Content starts

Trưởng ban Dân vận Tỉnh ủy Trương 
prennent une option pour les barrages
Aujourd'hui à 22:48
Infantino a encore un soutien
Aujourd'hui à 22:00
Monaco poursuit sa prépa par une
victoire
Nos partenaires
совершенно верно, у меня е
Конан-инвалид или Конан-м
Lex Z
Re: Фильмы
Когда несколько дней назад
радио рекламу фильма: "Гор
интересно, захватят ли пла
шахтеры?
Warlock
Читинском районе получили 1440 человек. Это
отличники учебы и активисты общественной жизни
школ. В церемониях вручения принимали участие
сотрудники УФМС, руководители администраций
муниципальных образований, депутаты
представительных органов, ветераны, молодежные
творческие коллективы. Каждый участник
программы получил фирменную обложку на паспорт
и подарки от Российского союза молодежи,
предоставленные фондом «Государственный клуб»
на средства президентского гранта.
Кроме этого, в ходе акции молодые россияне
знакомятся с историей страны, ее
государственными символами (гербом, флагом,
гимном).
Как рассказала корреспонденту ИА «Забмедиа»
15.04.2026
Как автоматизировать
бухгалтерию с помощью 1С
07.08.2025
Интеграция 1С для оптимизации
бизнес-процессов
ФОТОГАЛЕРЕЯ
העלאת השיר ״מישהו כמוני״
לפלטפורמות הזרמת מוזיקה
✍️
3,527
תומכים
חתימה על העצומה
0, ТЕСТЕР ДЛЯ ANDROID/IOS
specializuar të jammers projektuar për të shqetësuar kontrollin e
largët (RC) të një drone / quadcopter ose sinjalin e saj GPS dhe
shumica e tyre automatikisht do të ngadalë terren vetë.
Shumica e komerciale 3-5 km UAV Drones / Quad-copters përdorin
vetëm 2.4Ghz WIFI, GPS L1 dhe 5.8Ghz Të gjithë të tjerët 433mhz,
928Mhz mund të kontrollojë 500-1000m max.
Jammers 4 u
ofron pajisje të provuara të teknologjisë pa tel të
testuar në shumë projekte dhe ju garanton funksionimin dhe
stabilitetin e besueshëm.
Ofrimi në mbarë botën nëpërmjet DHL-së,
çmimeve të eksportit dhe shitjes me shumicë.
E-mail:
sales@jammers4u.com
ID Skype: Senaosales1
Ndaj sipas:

Content ends

_REQUIRED WORK_
Copy out the whole listing exactly as written.

_EXERCISE SOLUTION_
Trưởng ban Dân vận Tỉnh ủy Trương 
prennent une option pour les barrages
Aujourd'hui à 22:48
Infantino a encore un soutien
Aujourd'hui à 22:00
Monaco poursuit sa prépa par une
victoire
Nos partenaires
совершенно верно, у меня е
Конан-инвалид или Конан-м
Lex Z
Re: Фильмы
Когда несколько дней назад
радио рекламу фильма: "Гор
интересно, захватят ли пла
шахтеры?
Warlock
Читинском районе получили 1440 человек. Это
отличники учебы и активисты общественной жизни
школ. В церемониях вручения принимали участие
сотрудники УФМС, руководители администраций
муниципальных образований, депутаты
представительных органов, ветераны, молодежные
творческие коллективы. Каждый участник
программы получил фирменную обложку на паспорт
и подарки от Российского союза молодежи,
предоставленные фондом «Государственный клуб»
на средства президентского гранта.
Кроме этого, в ходе акции молодые россияне
знакомятся с историей страны, ее
государственными символами (гербом, флагом,
гимном).
Как рассказала корреспонденту ИА «Забмедиа»
15.04.2026
Как автоматизировать
бухгалтерию с помощью 1С
07.08.2025
Интеграция 1С для оптимизации
бизнес-процессов
ФОТОГАЛЕРЕЯ
העלאת השיר ״מישהו כמוני״
לפלטפורמות הזרמת מוזיקה
✍️
3,527
תומכים
חתימה על העצומה
0, ТЕСТЕР ДЛЯ ANDROID/IOS
specializuar të jammers projektuar për të shqetësuar kontrollin e
largët (RC) të një drone / quadcopter ose sinjalin e saj GPS dhe
shumica e tyre automatikisht do të ngadalë terren vetë.
Shumica e komerciale 3-5 km UAV Drones / Quad-copters përdorin
vetëm 2.4Ghz WIFI, GPS L1 dhe 5.8Ghz Të gjithë të tjerët 433mhz,
928Mhz mund të kontrollojë 500-1000m max.
Jammers 4 u
ofron pajisje të provuara të teknologjisë pa tel të
testuar në shumë projekte dhe ju garanton funksionimin dhe
stabilitetin e besueshëm.
Ofrimi në mbarë botën nëpërmjet DHL-së,
çmimeve të eksportit dhe shitjes me shumicë.
E-mail:
sales@jammers4u.com
ID Skype: Senaosales1
Ndaj sipas:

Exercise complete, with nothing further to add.